START ENTRIES PROVIDED

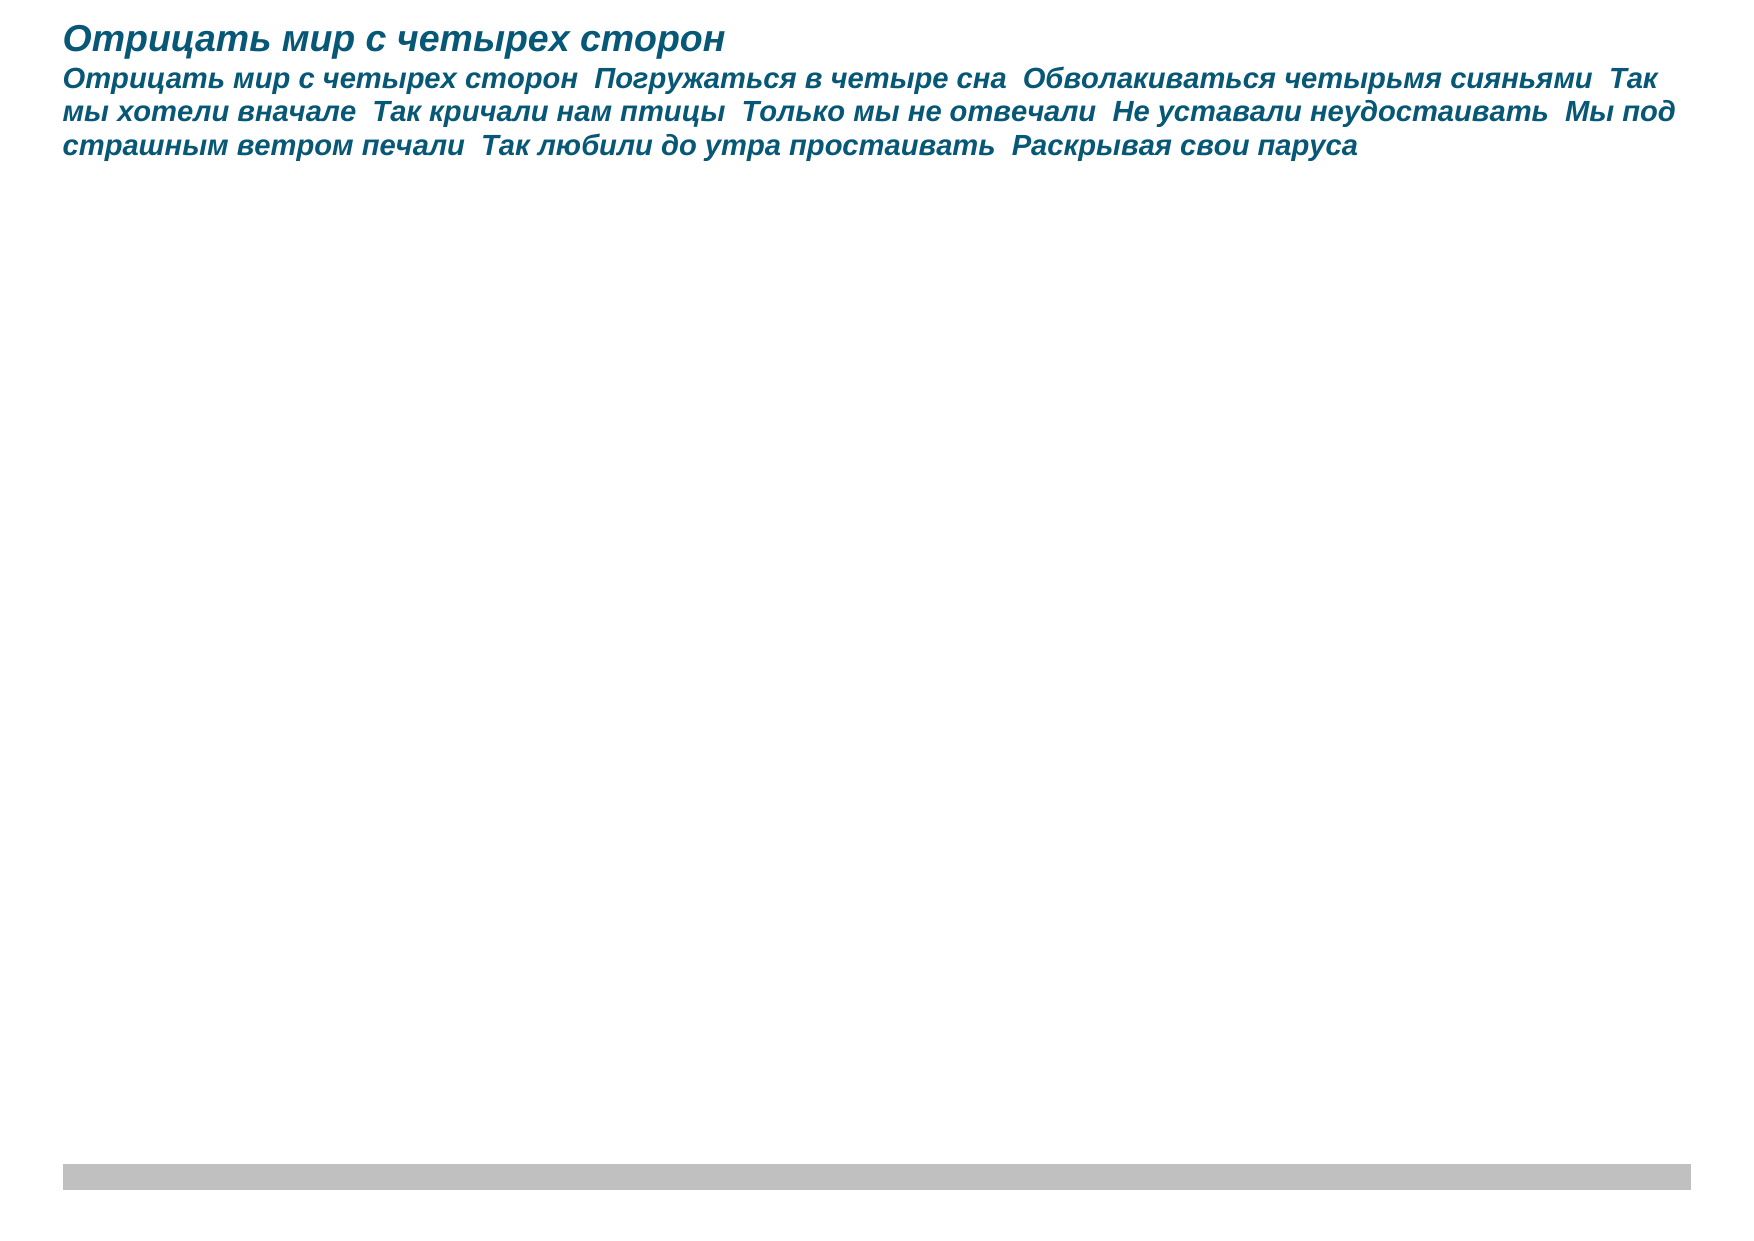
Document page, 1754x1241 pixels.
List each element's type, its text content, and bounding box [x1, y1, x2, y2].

subtitle Отрицать мир с четырех сторон [62, 17, 1691, 60]
text Отрицать мир с четырех сторон [62, 61, 1691, 161]
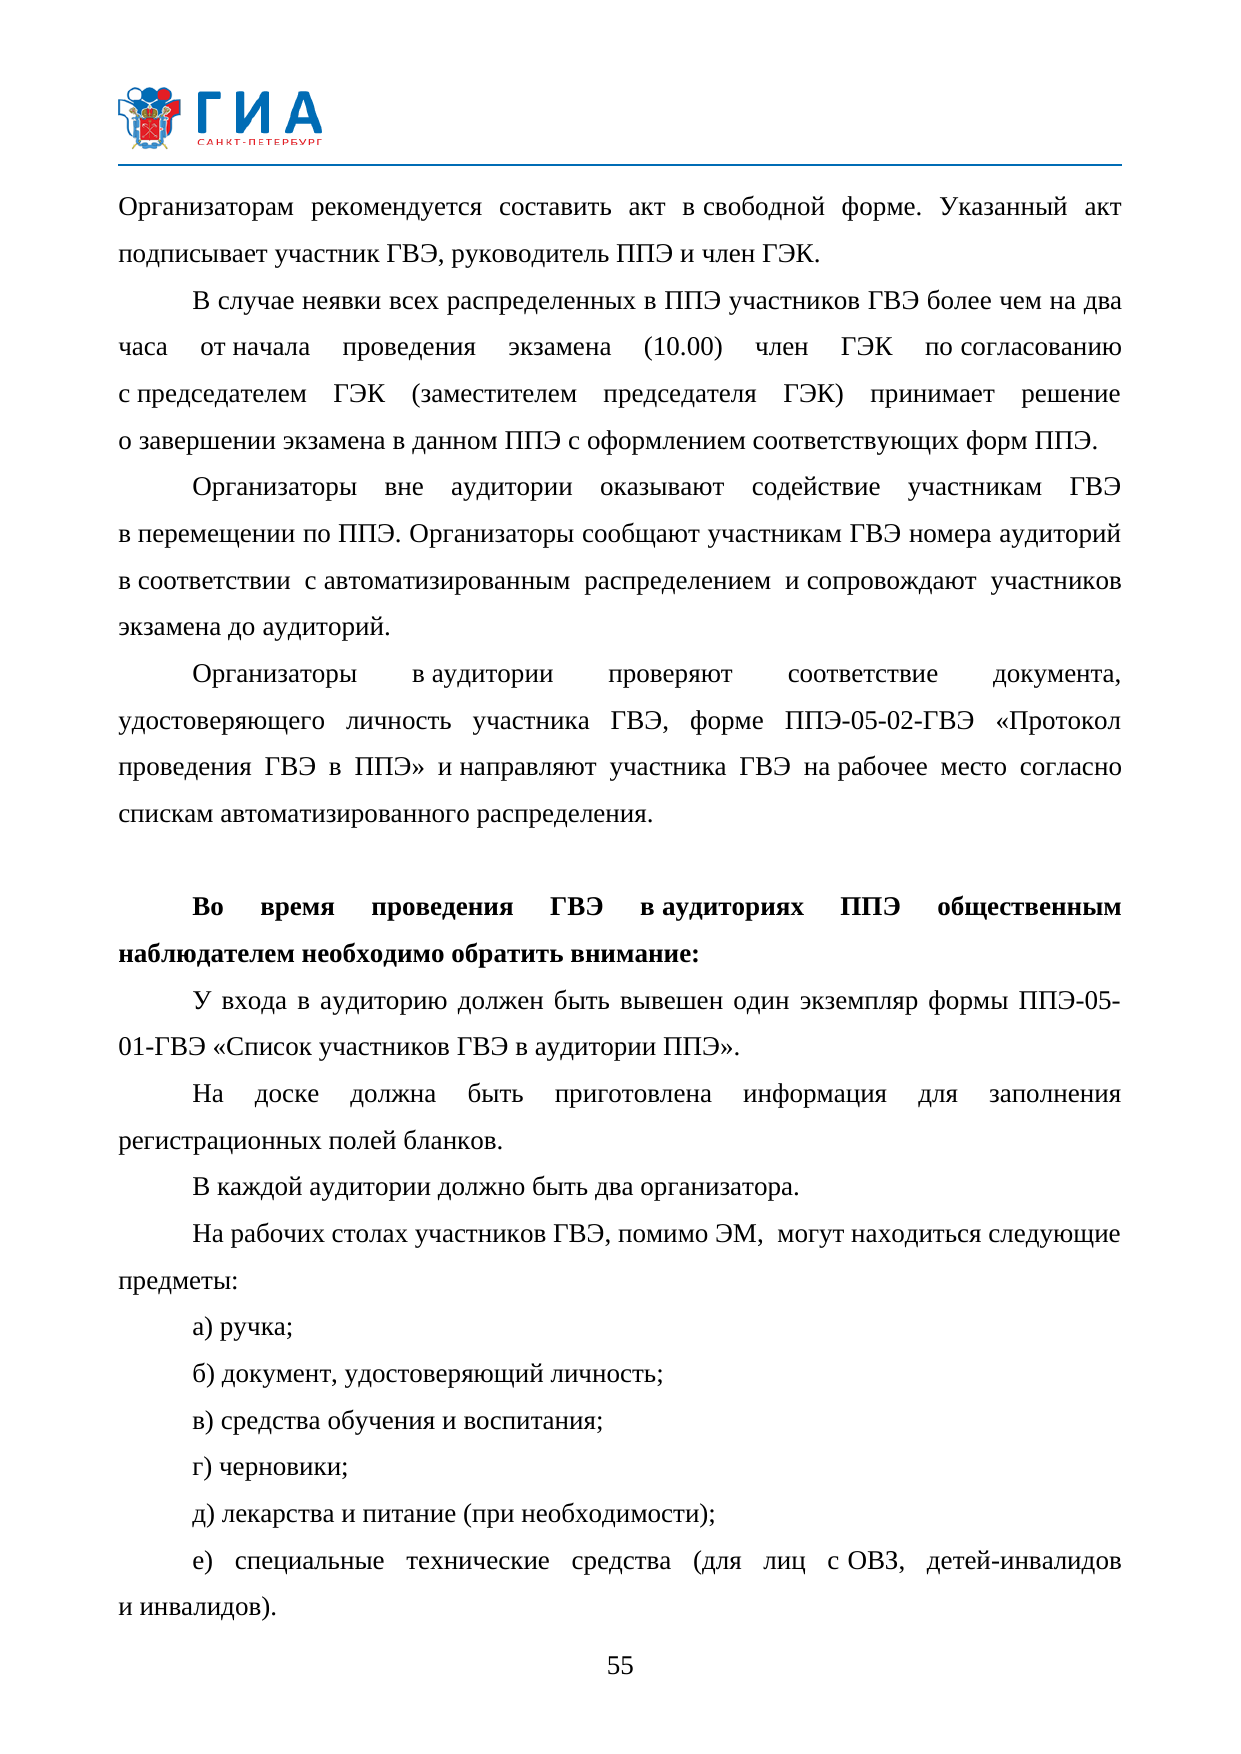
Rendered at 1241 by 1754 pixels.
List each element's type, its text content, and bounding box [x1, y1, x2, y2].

text в) средства обучения и воспитания; [118, 1404, 1122, 1435]
text Организаторы в аудитории проверяют соответствие документа, удостоверяющего личность участника ГВЭ, форме ППЭ-05-02-ГВЭ «Протокол проведения ГВЭ в ППЭ» и направляют участника ГВЭ на рабочее место согласно спискам автоматизированного распределения. [118, 657, 1122, 828]
text В каждой аудитории должно быть два организатора. [118, 1171, 1122, 1202]
list У входа в аудиторию должен быть вывешен один экземпляр формы ППЭ-05-01-ГВЭ «Список участников ГВЭ в аудитории ППЭ». [118, 984, 1122, 1062]
text е) специальные технические средства (для лиц с ОВЗ, детей-инвалидов и инвалидов). [118, 1544, 1122, 1622]
picture [118, 73, 322, 163]
text а) ручка; [118, 1311, 1122, 1342]
text Во время проведения ГВЭ в аудиториях ППЭ общественным наблюдателем необходимо обратить внимание: [118, 891, 1122, 968]
text Организаторы вне аудитории оказывают содействие участникам ГВЭ в перемещении по ППЭ. Организаторы сообщают участникам ГВЭ номера аудиторий в соответствии с автоматизированным распределением и сопровождают участников экзамена до аудиторий. [118, 471, 1122, 642]
text г) черновики; [118, 1451, 1122, 1482]
text На доске должна быть приготовлена информация для заполнения регистрационных полей бланков. [118, 1077, 1122, 1155]
text б) документ, удостоверяющий личность; [118, 1357, 1122, 1388]
text Если участник ГВЭ опоздал на экзамен (но не более, чем на два часа от начала проведения экзамена), он допускается к сдаче ГВЭ в установленном порядке, при этом время окончания экзамена не продлевается, о чем сообщается участнику ГВЭ. Повторный общий инструктаж для опоздавших участников ГВЭ не проводится. Организаторам рекомендуется составить акт в свободной форме. Указанный акт подписывает участник ГВЭ, руководитель ППЭ и член ГЭК. [118, 191, 1122, 268]
text На рабочих столах участников ГВЭ, помимо ЭМ, могут находиться следующие предметы: [118, 1217, 1122, 1295]
text д) лекарства и питание (при необходимости); [118, 1497, 1122, 1528]
text В случае неявки всех распределенных в ППЭ участников ГВЭ более чем на два часа от начала проведения экзамена (10.00) член ГЭК по согласованию с председателем ГЭК (заместителем председателя ГЭК) принимает решение о завершении экзамена в данном ППЭ с оформлением соответствующих форм ППЭ. [118, 284, 1122, 455]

END ENTRIES PROVIDED

**TASK STATEMENT:**
Return every entry from the listing above exactly as it stands, leaving out any picture.

**WORKED SOLUTION:**
Document page, 1754x1241 pixels.
List each element's type, its text content, and bounding box [x1, y1, x2, y2].

subtitle Отрицать мир с четырех сторон [62, 17, 1691, 60]
text Отрицать мир с четырех сторон [62, 61, 1691, 161]
Rendered at 1241 by 1754 pixels.
List each element's type, its text content, and bounding box [x1, y1, x2, y2].

text в) средства обучения и воспитания; [118, 1404, 1122, 1435]
text Организаторы в аудитории проверяют соответствие документа, удостоверяющего личность участника ГВЭ, форме ППЭ-05-02-ГВЭ «Протокол проведения ГВЭ в ППЭ» и направляют участника ГВЭ на рабочее место согласно спискам автоматизированного распределения. [118, 657, 1122, 828]
text В каждой аудитории должно быть два организатора. [118, 1171, 1122, 1202]
list У входа в аудиторию должен быть вывешен один экземпляр формы ППЭ-05-01-ГВЭ «Список участников ГВЭ в аудитории ППЭ». [118, 984, 1122, 1062]
text е) специальные технические средства (для лиц с ОВЗ, детей-инвалидов и инвалидов). [118, 1544, 1122, 1622]
picture [118, 73, 322, 163]
text а) ручка; [118, 1311, 1122, 1342]
text Во время проведения ГВЭ в аудиториях ППЭ общественным наблюдателем необходимо обратить внимание: [118, 891, 1122, 968]
text Организаторы вне аудитории оказывают содействие участникам ГВЭ в перемещении по ППЭ. Организаторы сообщают участникам ГВЭ номера аудиторий в соответствии с автоматизированным распределением и сопровождают участников экзамена до аудиторий. [118, 471, 1122, 642]
text г) черновики; [118, 1451, 1122, 1482]
text На доске должна быть приготовлена информация для заполнения регистрационных полей бланков. [118, 1077, 1122, 1155]
text б) документ, удостоверяющий личность; [118, 1357, 1122, 1388]
text Если участник ГВЭ опоздал на экзамен (но не более, чем на два часа от начала проведения экзамена), он допускается к сдаче ГВЭ в установленном порядке, при этом время окончания экзамена не продлевается, о чем сообщается участнику ГВЭ. Повторный общий инструктаж для опоздавших участников ГВЭ не проводится. Организаторам рекомендуется составить акт в свободной форме. Указанный акт подписывает участник ГВЭ, руководитель ППЭ и член ГЭК. [118, 191, 1122, 268]
text На рабочих столах участников ГВЭ, помимо ЭМ, могут находиться следующие предметы: [118, 1217, 1122, 1295]
text д) лекарства и питание (при необходимости); [118, 1497, 1122, 1528]
text В случае неявки всех распределенных в ППЭ участников ГВЭ более чем на два часа от начала проведения экзамена (10.00) член ГЭК по согласованию с председателем ГЭК (заместителем председателя ГЭК) принимает решение о завершении экзамена в данном ППЭ с оформлением соответствующих форм ППЭ. [118, 284, 1122, 455]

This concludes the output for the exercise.